La storia di Oliviero Biancato non è da prima pagina, ma è una di quelle vicende che raccontano un clima e misurano la temperatura di un sistema. I fatti sono purtroppo molto semplici: Biancato fu licenziato dall’azienda dove lavorava come metalmeccanico per aver superato il limite legale di giorni di malattia concessi dal contratto nazionale. Un licenziamento giusto, quindi. Peccato che l’uomo si fosse assentato più del permesso perché in cura oncologica a causa di un tumore che ieri lo ha portato via definitivamente. 



Non è un dettaglio di secondaria importanza: si tratta di un particolare che apre questioni centrali per il nostro tempo. Infatti la depressione successiva al licenziamento dell’uomo ci fa capire che il lavoro fa parte integrante della dignità di una persona. Non si lavora solo per guadagnare, si lavora per esprimere se stessi, per compiersi. In un’epoca in cui il compimento umano è quasi del tutto affidato al piano affettivo, la vicenda Biancato ci ricorda che l’uomo è fatto per il rapporto con la realtà e che il rapporto stesso con la vita è terapeutico. 



La nostra consistenza umana, infatti, non si gioca sul piano emotivo o intellettuale, ma solo e sempre sul piano relazionale. Siamo uomini in quanto siamo capaci di entrare in relazione autentica con le cose e con le persone, incidendo sulla loro stessa storia. Ma Biancato mette a nudo pure il limite dell’economia capitalista, che non ha di mira la persona e la sua promozione, ma l’utile e il profitto. 

Il silenzio assordante della famiglia socialdemocratica su questi episodi fa cogliere il totale scollamento dalla realtà di una classe politica che persegue il raggiungimento del potere come obiettivo invece dell’influenza fondamentale sui processi storici e sociali. L’aver creduto che la politica esistesse per conquistare il governo del paese è la grave malattia della seconda Repubblica che, ancora oggi, fa soffrire la destra e tiene in ostaggio la sinistra. Scompare così la necessità di una profonda riflessione sul lavoro, sui diritti dei lavoratori e sul ruolo della comunità civile nell’indirizzare le imprese verso la loro natura, che non è il profitto ma lo sviluppo. 

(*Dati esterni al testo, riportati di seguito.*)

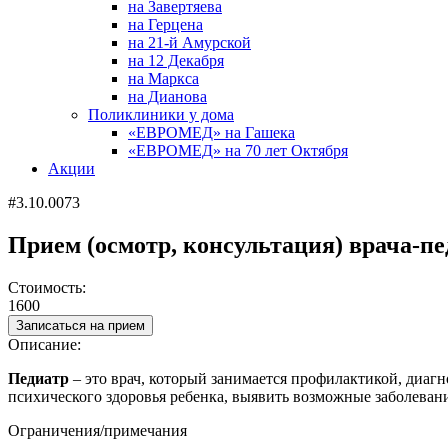
на Завертяева
на Герцена
на 21-й Амурской
на 12 Декабря
на Маркса
на Дианова
Поликлиники у дома
«ЕВРОМЕД» на Гашека
«ЕВРОМЕД» на 70 лет Октября
Акции
#3.10.0073
Прием (осмотр, консультация) врача-п
Стоимость:
1600
Записаться на прием
Описание:
Педиатр
– это врач, который занимается профилактикой, диагн
психического здоровья ребенка, выявить возможные заболеван
Ограничения/примечания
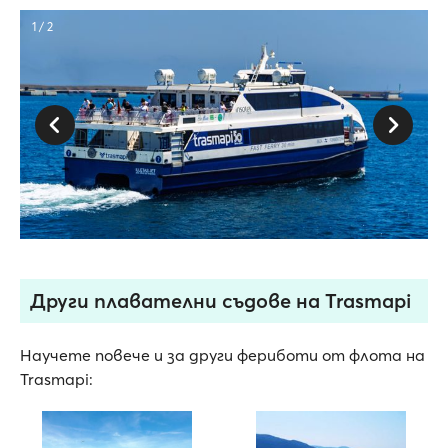
1 / 2
Други плавателни съдове на Trasmapi
Научете повече и за други фериботи от флота на
Trasmapi:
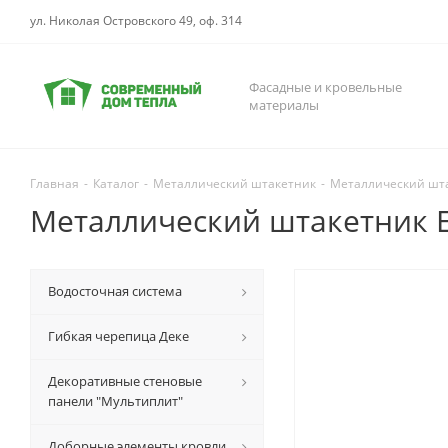
ул. Николая Островского 49, оф. 314
Фасадные и кровельные
материалы
Главная
-
Каталог
-
Металлический штакетник
-
Металлический шта
Металлический штакетник Е
Водосточная система
Гибкая черепица Деке
Декоративные стеновые
панели "Мультиплит"
Доборные элементы кровли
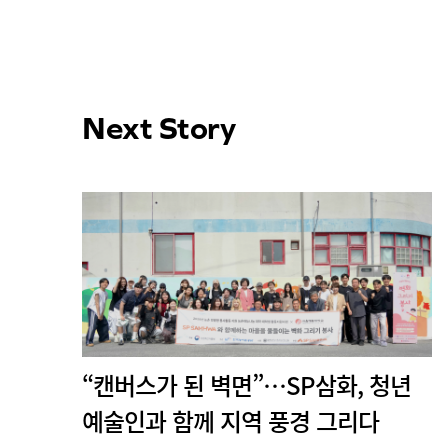
Next Story
“캔버스가 된 벽면”…SP삼화, 청년
예술인과 함께 지역 풍경 그리다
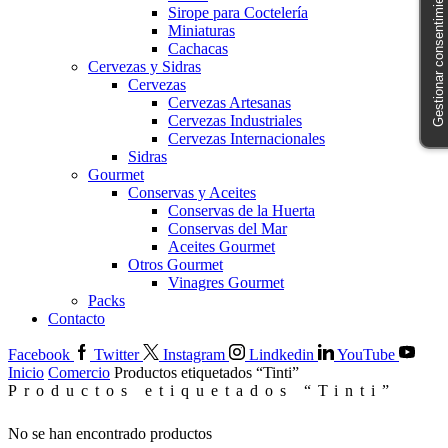
Gestionar consentimiento
Sirope para Coctelería
Miniaturas
Cachacas
Cervezas y Sidras
Cervezas
Cervezas Artesanas
Cervezas Industriales
Cervezas Internacionales
Sidras
Gourmet
Conservas y Aceites
Conservas de la Huerta
Conservas del Mar
Aceites Gourmet
Otros Gourmet
Vinagres Gourmet
Packs
Contacto
Facebook
Twitter
Instagram
Lindkedin
YouTube
Inicio
Comercio
Productos etiquetados “Tinti”
Productos etiquetados “Tinti”
No se han encontrado productos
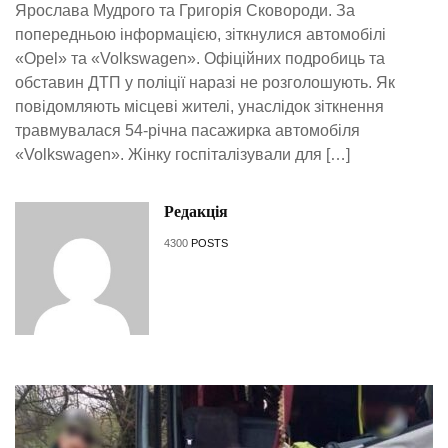
Ярослава Мудрого та Григорія Сковороди. За
попередньою інформацією, зіткнулися автомобілі
«Opel» та «Volkswagen». Офіційних подробиць та
обставин ДТП у поліції наразі не розголошують. Як
повідомляють місцеві жителі, унаслідок зіткнення
травмувалася 54-річна пасажирка автомобіля
«Volkswagen». Жінку госпіталізували для […]
Редакція
4300
POSTS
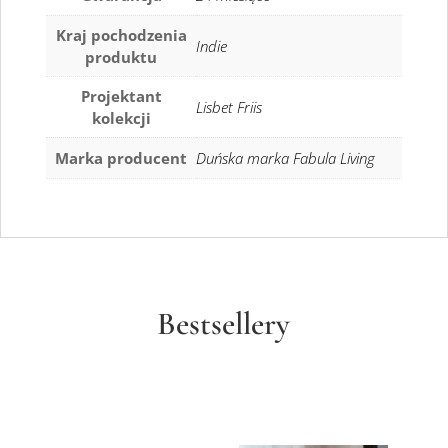
Kraj pochodzenia
Indie
produktu
Projektant
Lisbet Friis
kolekcji
Marka producent
Duńska marka Fabula Living
Bestsellery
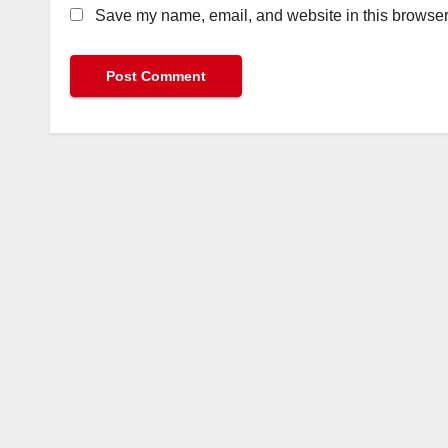
Save my name, email, and website in this browser 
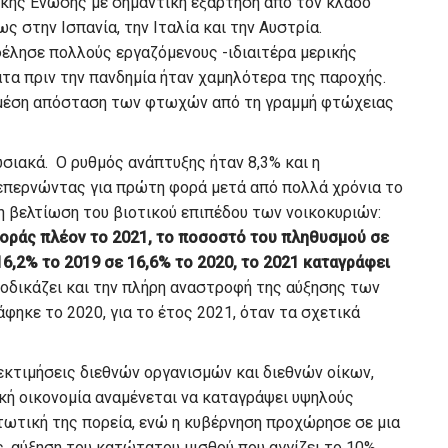
ϊκής Ένωσης με σημαντική εξάρτηση από τον κλάδο
 στην Ισπανία, την Ιταλία και την Αυστρία.
φέλησε πολλούς εργαζόμενους -ιδιαιτέρα μερικής
τα πριν την πανδημία ήταν χαμηλότερα της παροχής.
 μέση απόσταση των φτωχών από τη γραμμή φτώχειας
σιακά. Ο ρυθμός ανάπτυξης ήταν 8,3% και η
ξεπερνώντας για πρώτη φορά μετά από πολλά χρόνια το
 βελτίωση του βιοτικού επιπέδου των νοικοκυριών:
αφοράς πλέον το 2021, το ποσοστό του πληθυσμού σε
6,2% το 2019 σε 16,6% το 2020, το 2021 καταγράφει
ροδικάζει και την πλήρη αναστροφή της αύξησης των
ηκε το 2020, για το έτος 2021, όταν τα σχετικά
 εκτιμήσεις διεθνών οργανισμών και διεθνών οίκων,
ική οικονομία αναμένεται να καταγράψει υψηλούς
πτωτική της πορεία, ενώ η κυβέρνηση προχώρησε σε μια
ς, αύξηση του κατώτατου μισθού που αγγίζει το 10%.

Il progresso non si misura dal guadagno, ma dalla capacità che un’azienda ha di incidere nel proprio settore avviando a maturazione intuizioni e processi che possano risultare profetici per la società stessa. Oliviero Biancato è un nome che riapre tutte queste riflessioni, ma che – soprattutto – ci spinge a chiederci “cosa ci stiamo a fare al mondo”. Lo smarrimento che assale molti, dinnanzi al dolore piuttosto che alla morte, ci fa capire quanto siamo lontani – ancora – da una posizione di vera responsabilità verso noi stessi e verso il futuro dei nostri figli. 

Purtroppo il tempo che ci è rimasto per svegliarci è davvero poco.